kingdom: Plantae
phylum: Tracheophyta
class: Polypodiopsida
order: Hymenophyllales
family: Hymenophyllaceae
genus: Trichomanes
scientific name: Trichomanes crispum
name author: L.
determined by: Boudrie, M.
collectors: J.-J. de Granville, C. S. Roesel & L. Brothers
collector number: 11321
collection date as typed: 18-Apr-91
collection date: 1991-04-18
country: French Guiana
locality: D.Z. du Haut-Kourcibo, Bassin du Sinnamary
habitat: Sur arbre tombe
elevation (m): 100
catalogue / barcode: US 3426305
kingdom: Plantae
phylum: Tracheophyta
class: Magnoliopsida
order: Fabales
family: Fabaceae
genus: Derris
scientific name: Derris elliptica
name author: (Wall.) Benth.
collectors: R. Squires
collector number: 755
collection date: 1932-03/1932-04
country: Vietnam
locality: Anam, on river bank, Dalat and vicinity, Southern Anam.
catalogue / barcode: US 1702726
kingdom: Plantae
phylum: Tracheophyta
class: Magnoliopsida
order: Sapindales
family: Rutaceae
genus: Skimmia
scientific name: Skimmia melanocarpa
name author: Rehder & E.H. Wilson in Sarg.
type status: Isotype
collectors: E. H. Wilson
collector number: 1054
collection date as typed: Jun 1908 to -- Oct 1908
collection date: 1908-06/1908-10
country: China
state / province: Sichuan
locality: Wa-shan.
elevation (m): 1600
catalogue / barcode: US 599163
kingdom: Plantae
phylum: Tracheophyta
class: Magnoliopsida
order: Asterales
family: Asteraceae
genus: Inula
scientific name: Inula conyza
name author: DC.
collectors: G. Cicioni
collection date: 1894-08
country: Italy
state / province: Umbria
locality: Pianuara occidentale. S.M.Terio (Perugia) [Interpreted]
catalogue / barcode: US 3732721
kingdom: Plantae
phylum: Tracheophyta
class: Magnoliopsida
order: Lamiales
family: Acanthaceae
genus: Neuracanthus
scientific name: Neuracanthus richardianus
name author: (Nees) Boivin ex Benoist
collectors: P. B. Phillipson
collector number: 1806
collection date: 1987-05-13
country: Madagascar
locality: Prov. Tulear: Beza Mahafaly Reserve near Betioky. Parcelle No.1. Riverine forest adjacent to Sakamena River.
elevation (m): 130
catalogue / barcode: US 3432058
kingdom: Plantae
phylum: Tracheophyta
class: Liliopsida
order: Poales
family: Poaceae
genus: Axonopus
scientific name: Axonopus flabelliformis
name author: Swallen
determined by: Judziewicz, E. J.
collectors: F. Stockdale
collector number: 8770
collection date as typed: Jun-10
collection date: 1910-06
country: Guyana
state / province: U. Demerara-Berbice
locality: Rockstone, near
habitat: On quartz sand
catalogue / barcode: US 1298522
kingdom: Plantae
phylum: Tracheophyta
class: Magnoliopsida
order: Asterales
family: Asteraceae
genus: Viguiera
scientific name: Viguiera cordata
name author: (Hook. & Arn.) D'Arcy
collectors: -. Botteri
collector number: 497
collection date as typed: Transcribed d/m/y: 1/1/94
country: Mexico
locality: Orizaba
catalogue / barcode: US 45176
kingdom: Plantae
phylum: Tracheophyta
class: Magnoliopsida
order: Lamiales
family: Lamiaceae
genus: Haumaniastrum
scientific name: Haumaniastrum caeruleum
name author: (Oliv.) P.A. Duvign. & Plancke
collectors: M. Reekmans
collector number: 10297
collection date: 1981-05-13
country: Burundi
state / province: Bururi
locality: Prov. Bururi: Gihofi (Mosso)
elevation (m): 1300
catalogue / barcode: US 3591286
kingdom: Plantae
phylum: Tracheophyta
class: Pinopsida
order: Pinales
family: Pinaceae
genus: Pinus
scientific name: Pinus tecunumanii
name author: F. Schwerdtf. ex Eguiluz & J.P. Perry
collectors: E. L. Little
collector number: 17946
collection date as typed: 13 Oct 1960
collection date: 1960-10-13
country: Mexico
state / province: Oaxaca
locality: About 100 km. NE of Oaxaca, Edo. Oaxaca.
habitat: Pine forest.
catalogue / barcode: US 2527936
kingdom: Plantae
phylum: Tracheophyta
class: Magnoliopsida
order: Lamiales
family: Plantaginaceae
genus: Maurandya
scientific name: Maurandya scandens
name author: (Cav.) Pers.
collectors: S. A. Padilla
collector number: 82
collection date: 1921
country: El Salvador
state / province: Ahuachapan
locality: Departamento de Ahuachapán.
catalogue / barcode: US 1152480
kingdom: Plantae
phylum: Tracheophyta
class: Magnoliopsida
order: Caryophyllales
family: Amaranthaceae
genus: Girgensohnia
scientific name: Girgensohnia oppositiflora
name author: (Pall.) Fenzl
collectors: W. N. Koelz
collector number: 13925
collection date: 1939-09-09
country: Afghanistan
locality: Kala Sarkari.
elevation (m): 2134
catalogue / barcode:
+ + +
### Written exercise
Render the data from the line containing "collection date as typed: Jun-10" up to and including the line containing "collectors: -. Botteri" as a Markdown table with the columns No. and Line. Number each row and omit any blank lines.

### Complete output
| No. | Line |
|---|---|
| 1 | collection date as typed: Jun-10 |
| 2 | collection date: 1910-06 |
| 3 | country: Guyana |
| 4 | state / province: U. Demerara-Berbice |
| 5 | locality: Rockstone, near |
| 6 | habitat: On quartz sand |
| 7 | catalogue / barcode: US 1298522 |
| 8 | kingdom: Plantae |
| 9 | phylum: Tracheophyta |
| 10 | class: Magnoliopsida |
| 11 | order: Asterales |
| 12 | family: Asteraceae |
| 13 | genus: Viguiera |
| 14 | scientific name: Viguiera cordata |
| 15 | name author: (Hook. & Arn.) D'Arcy |
| 16 | collectors: -. Botteri |